Carnets d’atelier du Rebours /3
La honte
Atelier BTS de SAM (Support à l’action managériale), le 15 février
Je les préviens : le texte d’Annie Ernaux que j’ai choisi (extrait de son roman La Honte) va les choquer. La petite Annie, qui va dans une école religieuse à Rouen, revient par le car avec ses camarades après une fête. C’est la nuit, les phares du car éclairent le bar-épicerie de ses parents. Soudain, la mère sort, hirsute, muette de sommeil, la chemise de nuit tachée (« à l’époque on s’essuyait avec, après avoir uriné » c’est écrit noir sur blanc, mais les élèves ne poussent pas de hauts cris, comme s’ils avaient vécu dans la France des années 50 toute leur vie).

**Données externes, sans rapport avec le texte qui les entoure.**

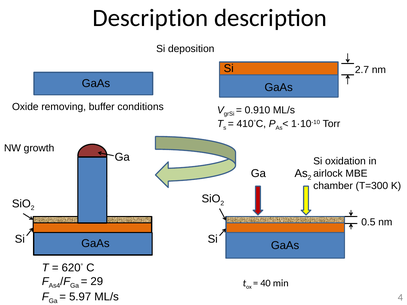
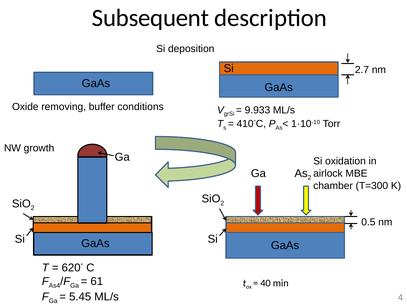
Description at (150, 18): Description -> Subsequent
0.910: 0.910 -> 9.933
29: 29 -> 61
5.97: 5.97 -> 5.45
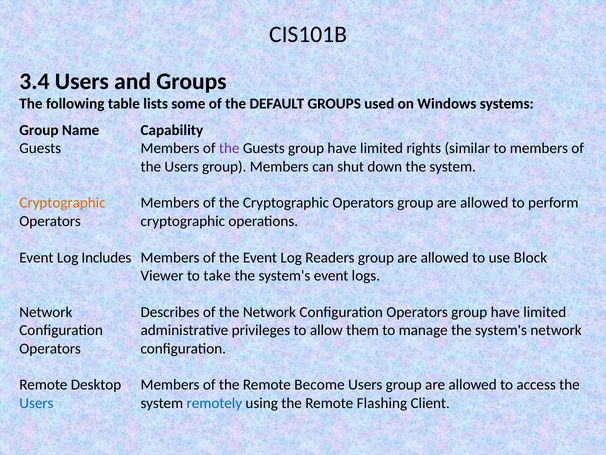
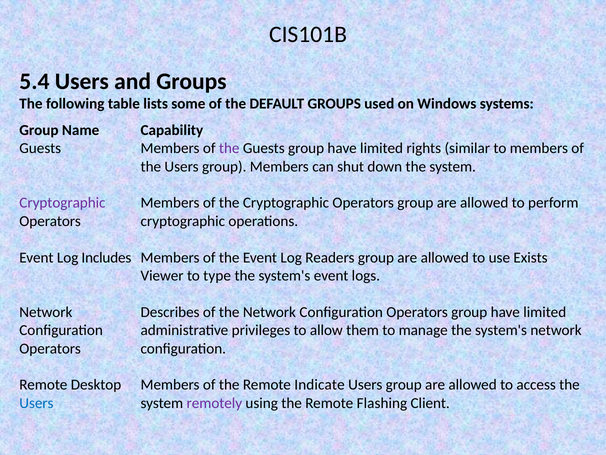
3.4: 3.4 -> 5.4
Cryptographic at (62, 203) colour: orange -> purple
Block: Block -> Exists
take: take -> type
Become: Become -> Indicate
remotely colour: blue -> purple
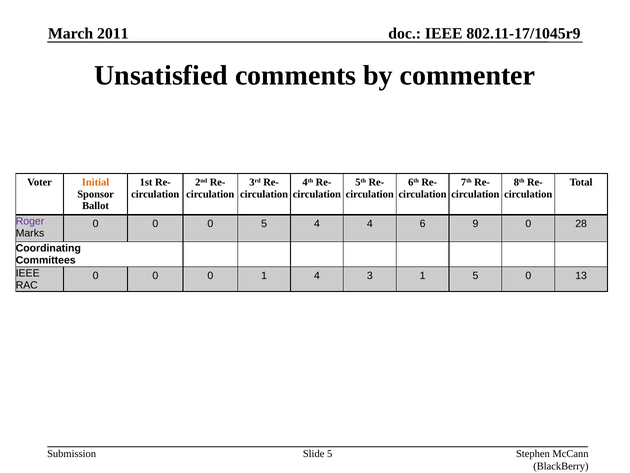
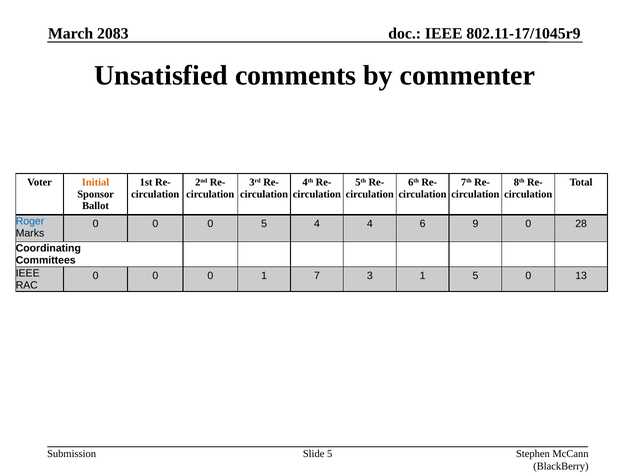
2011: 2011 -> 2083
Roger colour: purple -> blue
1 4: 4 -> 7
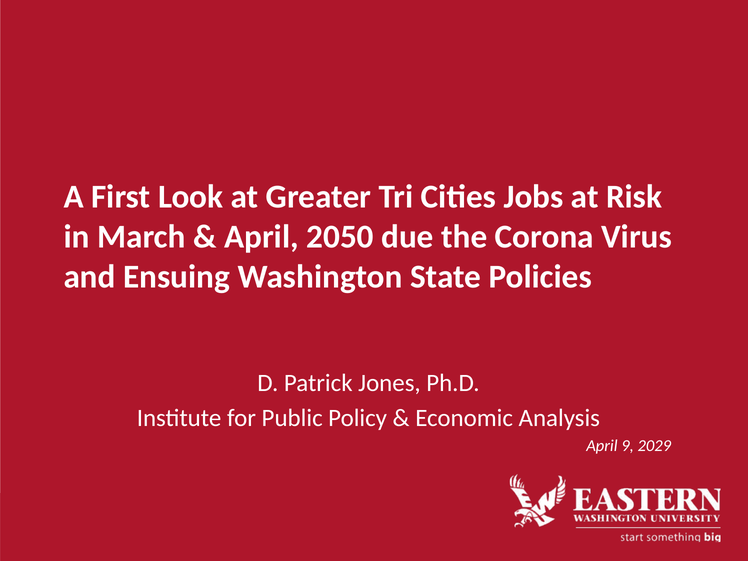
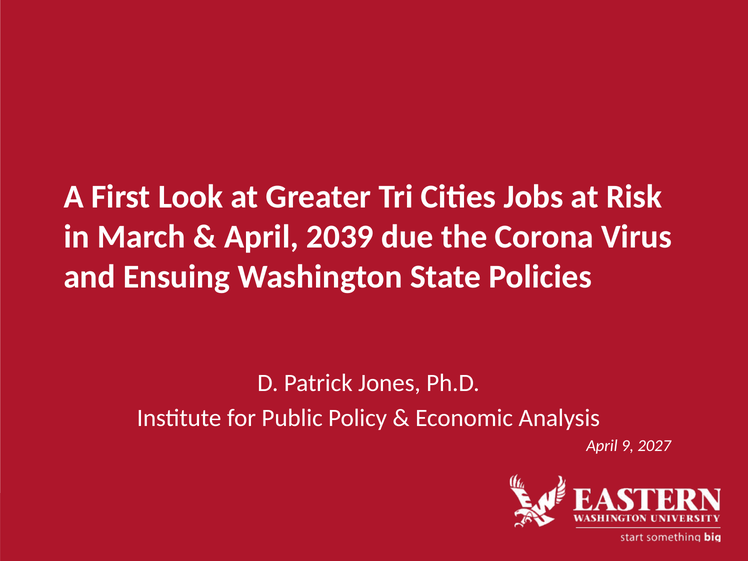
2050: 2050 -> 2039
2029: 2029 -> 2027
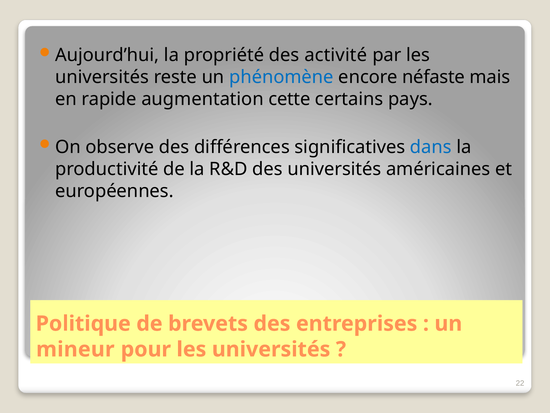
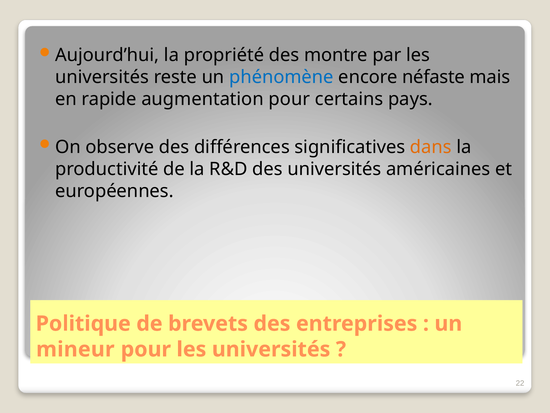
activité: activité -> montre
augmentation cette: cette -> pour
dans colour: blue -> orange
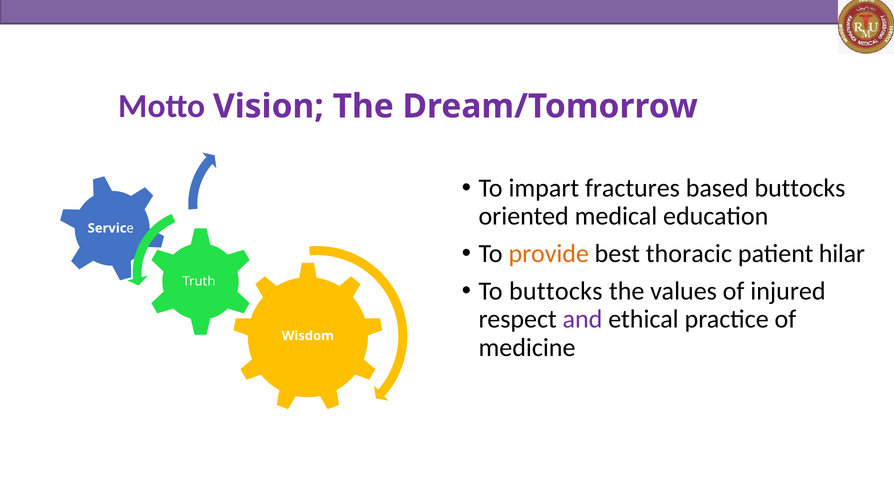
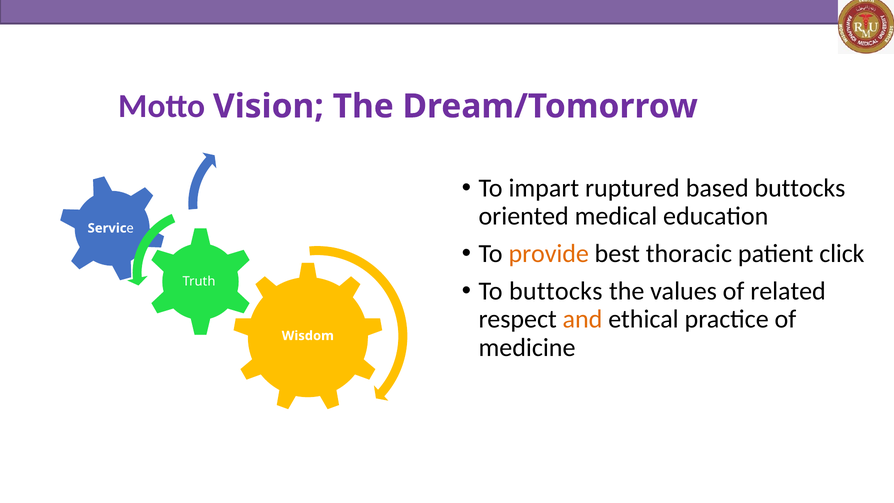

À eux de jouer maintenant, à leur tour de raconter une honte sociale. C’est toujours pareil, au début, ils rechignent, puis se lancent. Au moment de lire, Jessica prend une grande goulée d’air avant de lire son texte devant toute la classe. Dès les premières phrases, l’air a changé de composition entre les quatre murs de la salle B310. Jessica est émue, et nous, sonnés. Timidement, mais avec la ferme volonté d’aller au bout, elle raconte comment, petite, elle a invité une camarade de classe chez elle, dans la loge de gardienne de sa mère. Elles ont bien joué tout l’après-midi, mais quand la mère de la copine est venue chercher sa fille à 18h, celle-ci a blêmi en découvrant les lieux, demandant à voir le reste de l’appartement, ce qui a été vite fait en raison de l’exigüité de la loge… Puis elle est partie en colère, tirant sa fillette par le bras, répétant que c’en était trop, qu’elle ne pouvait imaginer que sa petite poupée ait pu atterrir dans un endroit pareil. Après la lecture de Jessica, il n’y a pas eu un bruit, pas un murmure. Seulement des applaudissements.
Appelez-moi Garance
Atelier de seconde MBE (métiers de la beauté et du bien-être), le 6 mars
J’ai déjà eu cette classe de filles une fois, mais bizarre, quand je fais l’appel, je relève trois prénoms très jolis, Garance, Melissa, Amandine qui ne m’avaient pas frappée lors du premier atelier. Comme je trouve mon prénom moche, je suis sensible à la question… Un prénom comme Garance, une cinéphile comme moi s’en serait souvenue ! Mais bon, passons. En attendant les trois filles bien nommées ricanent et gigotent à volonté. À seize heures, elles me font croire qu’il y a une pause. Là encore, j’ai un doute car la dernière fois il me semblait qu’il n’y en avait pas. Moi qui pensais avoir bonne mémoire, celle-ci serait-elle en train de flancher ? Mon intuition pourtant ne cesse de me souffler que quelque chose ne tourne pas rond aujourd’hui, je ne peux me départir de ce sentiment légèrement désagréable. Pendant qu’une partie de la classe ricane, l’autre se mure dans le silence, semblant ronger son frein. Quand l’atelier est terminé, les « sages » de la classe viennent me voir pour me dire que le groupe des trois s’est fichu de moi, elles ont changé leur nom et il n’y a pas de pause à 16h. En vrai Garance est Cléa, Melissa est Lila et Amandine, Chaïly. Aussitôt, légèrement vexée, je me dis que je vais mettre à profit la semaine pour trouver une parade ! Rira bien qui rira la dernière…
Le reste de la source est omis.